Dawn

Dawn

Tuesday, September 05, 2006

The avalanche of African immigrants into the Canary Islands reached a new peak at the weekend, with over 1500 arriving on the beaches there. Nearing its wits’ end [and not getting much sympathy from its EU partners], the Spanish government has said it will soon initiate mass expulsions back to the Dark Continent. I rather had the impression most illegals were already being sent back but I guess this will now be more public. And perhaps more brutal. I wonder what will happen when the immigrants start claiming they’re political refugees and so - under the European Charter of Human Rights - can’t be returned to where they’ll be persecuted. Will Spain take a more relaxed view of this troublesome statute than the UK and its legions of ‘caring’ lawyers?
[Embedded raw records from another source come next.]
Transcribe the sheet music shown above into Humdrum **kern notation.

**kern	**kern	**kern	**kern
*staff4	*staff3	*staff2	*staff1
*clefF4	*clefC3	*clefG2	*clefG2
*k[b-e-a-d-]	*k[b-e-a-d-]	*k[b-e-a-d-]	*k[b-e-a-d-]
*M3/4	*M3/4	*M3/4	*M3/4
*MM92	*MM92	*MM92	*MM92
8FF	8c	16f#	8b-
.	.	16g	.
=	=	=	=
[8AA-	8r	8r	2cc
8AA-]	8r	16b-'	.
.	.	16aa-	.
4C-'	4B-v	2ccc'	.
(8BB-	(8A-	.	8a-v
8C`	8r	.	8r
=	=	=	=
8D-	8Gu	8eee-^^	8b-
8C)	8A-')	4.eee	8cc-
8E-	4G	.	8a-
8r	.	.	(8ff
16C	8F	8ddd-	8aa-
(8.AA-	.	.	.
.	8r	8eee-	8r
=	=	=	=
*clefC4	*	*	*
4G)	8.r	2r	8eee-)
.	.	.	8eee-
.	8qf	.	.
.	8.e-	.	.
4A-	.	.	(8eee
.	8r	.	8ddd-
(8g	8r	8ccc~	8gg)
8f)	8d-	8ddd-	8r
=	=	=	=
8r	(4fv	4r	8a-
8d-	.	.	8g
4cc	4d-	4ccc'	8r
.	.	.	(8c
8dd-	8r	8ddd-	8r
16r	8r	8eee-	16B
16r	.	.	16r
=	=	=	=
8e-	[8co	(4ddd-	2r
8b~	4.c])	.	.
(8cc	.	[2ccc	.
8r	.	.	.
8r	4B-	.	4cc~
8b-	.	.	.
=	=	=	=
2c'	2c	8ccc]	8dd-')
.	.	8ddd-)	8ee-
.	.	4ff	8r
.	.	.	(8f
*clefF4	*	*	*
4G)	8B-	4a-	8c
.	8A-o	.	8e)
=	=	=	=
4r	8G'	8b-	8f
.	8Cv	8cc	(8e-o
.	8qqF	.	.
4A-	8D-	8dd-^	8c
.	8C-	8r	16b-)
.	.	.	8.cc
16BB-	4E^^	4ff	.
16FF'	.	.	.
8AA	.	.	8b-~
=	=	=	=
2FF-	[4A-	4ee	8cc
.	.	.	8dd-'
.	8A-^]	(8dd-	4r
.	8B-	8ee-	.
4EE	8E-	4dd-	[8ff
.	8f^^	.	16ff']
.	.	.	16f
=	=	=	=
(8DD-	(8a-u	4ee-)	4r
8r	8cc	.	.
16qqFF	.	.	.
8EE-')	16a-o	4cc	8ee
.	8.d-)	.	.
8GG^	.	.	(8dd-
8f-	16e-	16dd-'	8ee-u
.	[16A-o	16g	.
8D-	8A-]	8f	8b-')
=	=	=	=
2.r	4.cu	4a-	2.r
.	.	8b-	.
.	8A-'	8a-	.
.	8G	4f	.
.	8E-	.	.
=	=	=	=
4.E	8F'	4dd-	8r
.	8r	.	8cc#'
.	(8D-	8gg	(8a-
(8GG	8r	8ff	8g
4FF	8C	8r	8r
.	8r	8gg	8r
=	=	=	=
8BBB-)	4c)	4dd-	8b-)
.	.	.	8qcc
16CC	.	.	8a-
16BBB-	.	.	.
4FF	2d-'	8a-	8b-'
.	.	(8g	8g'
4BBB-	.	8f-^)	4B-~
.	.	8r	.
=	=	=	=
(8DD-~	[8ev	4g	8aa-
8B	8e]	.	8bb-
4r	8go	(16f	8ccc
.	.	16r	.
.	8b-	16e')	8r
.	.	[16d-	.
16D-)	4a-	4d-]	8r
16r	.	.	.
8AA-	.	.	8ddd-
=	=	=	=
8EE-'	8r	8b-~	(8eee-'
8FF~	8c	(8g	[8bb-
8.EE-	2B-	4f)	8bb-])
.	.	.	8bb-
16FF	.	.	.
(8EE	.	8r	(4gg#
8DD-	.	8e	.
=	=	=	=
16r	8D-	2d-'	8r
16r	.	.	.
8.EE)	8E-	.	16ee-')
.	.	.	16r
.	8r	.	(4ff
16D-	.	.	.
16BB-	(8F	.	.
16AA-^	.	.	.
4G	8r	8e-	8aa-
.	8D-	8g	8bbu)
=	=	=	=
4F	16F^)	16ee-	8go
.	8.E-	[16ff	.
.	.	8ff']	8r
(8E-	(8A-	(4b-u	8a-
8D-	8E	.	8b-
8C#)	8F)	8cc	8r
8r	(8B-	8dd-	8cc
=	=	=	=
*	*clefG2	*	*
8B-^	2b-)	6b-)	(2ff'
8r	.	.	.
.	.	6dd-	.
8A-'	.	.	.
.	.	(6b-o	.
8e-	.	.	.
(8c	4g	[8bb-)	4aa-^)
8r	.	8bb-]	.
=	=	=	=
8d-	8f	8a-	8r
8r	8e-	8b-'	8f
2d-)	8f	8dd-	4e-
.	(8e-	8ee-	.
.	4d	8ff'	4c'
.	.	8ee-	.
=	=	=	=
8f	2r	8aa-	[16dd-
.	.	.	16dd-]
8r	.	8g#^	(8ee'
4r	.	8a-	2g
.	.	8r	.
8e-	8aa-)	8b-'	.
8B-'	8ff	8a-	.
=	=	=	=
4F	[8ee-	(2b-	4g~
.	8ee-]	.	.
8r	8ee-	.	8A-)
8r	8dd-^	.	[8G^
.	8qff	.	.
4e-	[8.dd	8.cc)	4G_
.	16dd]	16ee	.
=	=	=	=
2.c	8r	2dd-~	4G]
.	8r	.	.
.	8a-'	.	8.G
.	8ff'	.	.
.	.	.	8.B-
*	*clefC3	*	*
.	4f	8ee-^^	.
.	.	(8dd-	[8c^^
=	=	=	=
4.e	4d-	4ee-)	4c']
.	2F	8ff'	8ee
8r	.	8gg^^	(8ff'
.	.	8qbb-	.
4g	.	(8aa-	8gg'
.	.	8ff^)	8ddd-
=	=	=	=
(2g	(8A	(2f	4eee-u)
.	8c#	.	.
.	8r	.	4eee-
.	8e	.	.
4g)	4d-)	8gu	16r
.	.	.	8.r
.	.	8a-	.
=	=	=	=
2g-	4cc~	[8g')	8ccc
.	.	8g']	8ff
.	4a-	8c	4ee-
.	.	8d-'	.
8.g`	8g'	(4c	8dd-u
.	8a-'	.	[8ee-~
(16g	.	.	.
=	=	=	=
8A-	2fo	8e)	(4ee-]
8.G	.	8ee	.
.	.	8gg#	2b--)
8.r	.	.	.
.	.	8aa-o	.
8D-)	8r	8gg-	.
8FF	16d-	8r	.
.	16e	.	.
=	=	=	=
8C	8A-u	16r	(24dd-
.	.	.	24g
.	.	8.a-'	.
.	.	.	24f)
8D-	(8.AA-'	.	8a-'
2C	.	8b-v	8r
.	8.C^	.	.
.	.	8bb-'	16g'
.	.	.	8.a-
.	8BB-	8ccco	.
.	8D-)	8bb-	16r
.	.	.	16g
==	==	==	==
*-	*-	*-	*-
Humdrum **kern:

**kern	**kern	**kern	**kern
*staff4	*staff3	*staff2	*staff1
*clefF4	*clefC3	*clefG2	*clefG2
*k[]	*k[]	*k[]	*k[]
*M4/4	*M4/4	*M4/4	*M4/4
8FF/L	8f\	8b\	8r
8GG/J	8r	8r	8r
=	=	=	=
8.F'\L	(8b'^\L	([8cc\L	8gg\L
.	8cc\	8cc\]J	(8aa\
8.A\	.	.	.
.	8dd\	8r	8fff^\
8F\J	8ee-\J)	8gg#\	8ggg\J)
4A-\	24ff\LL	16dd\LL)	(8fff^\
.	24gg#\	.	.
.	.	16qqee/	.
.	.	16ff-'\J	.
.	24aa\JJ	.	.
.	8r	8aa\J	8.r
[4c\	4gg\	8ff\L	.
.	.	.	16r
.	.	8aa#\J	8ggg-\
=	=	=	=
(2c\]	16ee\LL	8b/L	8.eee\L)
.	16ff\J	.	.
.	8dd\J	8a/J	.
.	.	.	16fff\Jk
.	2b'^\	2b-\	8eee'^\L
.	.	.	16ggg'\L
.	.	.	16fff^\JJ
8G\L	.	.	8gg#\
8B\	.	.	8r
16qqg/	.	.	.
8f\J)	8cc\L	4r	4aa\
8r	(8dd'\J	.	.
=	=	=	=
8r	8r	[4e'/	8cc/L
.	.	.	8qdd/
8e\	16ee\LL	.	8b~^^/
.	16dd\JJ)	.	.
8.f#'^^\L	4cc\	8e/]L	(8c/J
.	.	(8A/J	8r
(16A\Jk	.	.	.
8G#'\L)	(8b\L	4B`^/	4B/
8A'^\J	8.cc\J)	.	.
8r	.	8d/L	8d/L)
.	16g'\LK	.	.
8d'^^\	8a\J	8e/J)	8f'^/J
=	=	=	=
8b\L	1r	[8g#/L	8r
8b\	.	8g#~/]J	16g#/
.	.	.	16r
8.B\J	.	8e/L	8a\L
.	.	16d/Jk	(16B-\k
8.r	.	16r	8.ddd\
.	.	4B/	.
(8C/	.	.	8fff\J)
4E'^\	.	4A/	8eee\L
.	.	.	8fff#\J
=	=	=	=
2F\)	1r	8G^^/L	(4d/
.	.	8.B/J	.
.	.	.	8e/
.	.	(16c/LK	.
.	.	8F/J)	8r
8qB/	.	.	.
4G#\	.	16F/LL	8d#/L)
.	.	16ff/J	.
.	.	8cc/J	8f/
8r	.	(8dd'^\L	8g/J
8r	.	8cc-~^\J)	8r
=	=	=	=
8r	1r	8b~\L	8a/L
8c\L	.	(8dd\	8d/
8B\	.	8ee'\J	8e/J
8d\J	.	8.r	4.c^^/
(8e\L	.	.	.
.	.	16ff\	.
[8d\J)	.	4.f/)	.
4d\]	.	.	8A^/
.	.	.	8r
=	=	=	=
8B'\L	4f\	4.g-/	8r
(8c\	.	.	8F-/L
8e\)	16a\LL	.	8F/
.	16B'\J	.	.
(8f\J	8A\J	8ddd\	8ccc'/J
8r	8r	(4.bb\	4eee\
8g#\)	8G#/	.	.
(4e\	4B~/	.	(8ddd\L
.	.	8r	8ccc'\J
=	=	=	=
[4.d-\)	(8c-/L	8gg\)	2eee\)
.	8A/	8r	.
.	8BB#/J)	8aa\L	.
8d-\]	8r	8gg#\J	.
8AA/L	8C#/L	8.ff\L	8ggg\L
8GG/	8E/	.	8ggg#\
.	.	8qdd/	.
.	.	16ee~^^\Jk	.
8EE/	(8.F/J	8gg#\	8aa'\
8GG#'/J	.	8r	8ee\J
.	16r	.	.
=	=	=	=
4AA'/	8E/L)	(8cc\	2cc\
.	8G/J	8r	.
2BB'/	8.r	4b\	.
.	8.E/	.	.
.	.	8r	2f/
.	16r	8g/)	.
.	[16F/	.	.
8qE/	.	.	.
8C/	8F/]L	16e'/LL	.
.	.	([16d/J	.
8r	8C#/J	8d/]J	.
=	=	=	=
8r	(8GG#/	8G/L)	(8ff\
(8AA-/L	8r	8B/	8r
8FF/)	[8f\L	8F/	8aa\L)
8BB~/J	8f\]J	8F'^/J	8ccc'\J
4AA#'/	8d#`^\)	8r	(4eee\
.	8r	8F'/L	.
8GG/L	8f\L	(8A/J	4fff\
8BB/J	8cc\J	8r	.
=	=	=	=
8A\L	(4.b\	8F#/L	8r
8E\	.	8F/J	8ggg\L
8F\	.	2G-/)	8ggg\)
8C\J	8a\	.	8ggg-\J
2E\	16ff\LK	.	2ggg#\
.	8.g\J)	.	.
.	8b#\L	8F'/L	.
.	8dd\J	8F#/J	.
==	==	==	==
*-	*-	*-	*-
The President of the Autonomous Community of the Canary Islands has said this problem is surely a matter for the state and for all the regions, not just his. “If the state can’t deal with this sort of thing,” he asked “why does it exist? Well, quite. But it’s interesting to see how much more relevant the state becomes – as in the case of the Galician fires – when a region can’t cope with a disaster.

Pressure for independence from Spain comes from within the regions, most particularly from Catalunia and the Basque Country. In the case of the UK, such pressure has traditionally been rather muted in both Scotland and Wales. Indeed, they’ve each got their own parliament/assembly and greater devolved powers only very recently. But they’re now beginning to use these to effect different policies from England. The Scots in particular have decided to give their citizens much wider and less expensive health care and tertiary education. Trouble is, the costs of all this are heavily subsidised by the English. This is beginning to stick in the English craw – especially since Scottish MP’s at Westminster vote on purely English matters – and there’s growing pressure to put an end to this largesse. Who knows, perhaps the small band of Scottish Nationalists may one day achieve their goal of independence. Not because the majority of Scots demand it [they don’t] but because the tight-fisted English thrust it on them. This, of course, is a nightmare scenario for the ambitious, thrusting Scots [Blair, Brown, Reid, Darling, etc.] who currently dominate British politics. And it at least partly explains why the Prime-Minister-in-waiting, Mr Brown, has been spouting about ‘Britishness’ for some time now. He doesn’t want to be thrown out at the next general election just because he’s a ‘bloody Scot”.

I very much doubt that independence would be welcome to the vast majority of Scots, who’d then have to be more heavily taxed. And I’ve previously compared this situation with that of Galicia. This drives the Galician independistas into paroxysms of rage, as nothing will convince them Galicia won’t become a mighty and prosperous nation once it’s liberated from the yoke of Spanish colonial oppression. So I’m happy to mention it again and now await the wave of insults from ‘independent’ adolescents sitting at their computers in a bedroom in their parents’ house.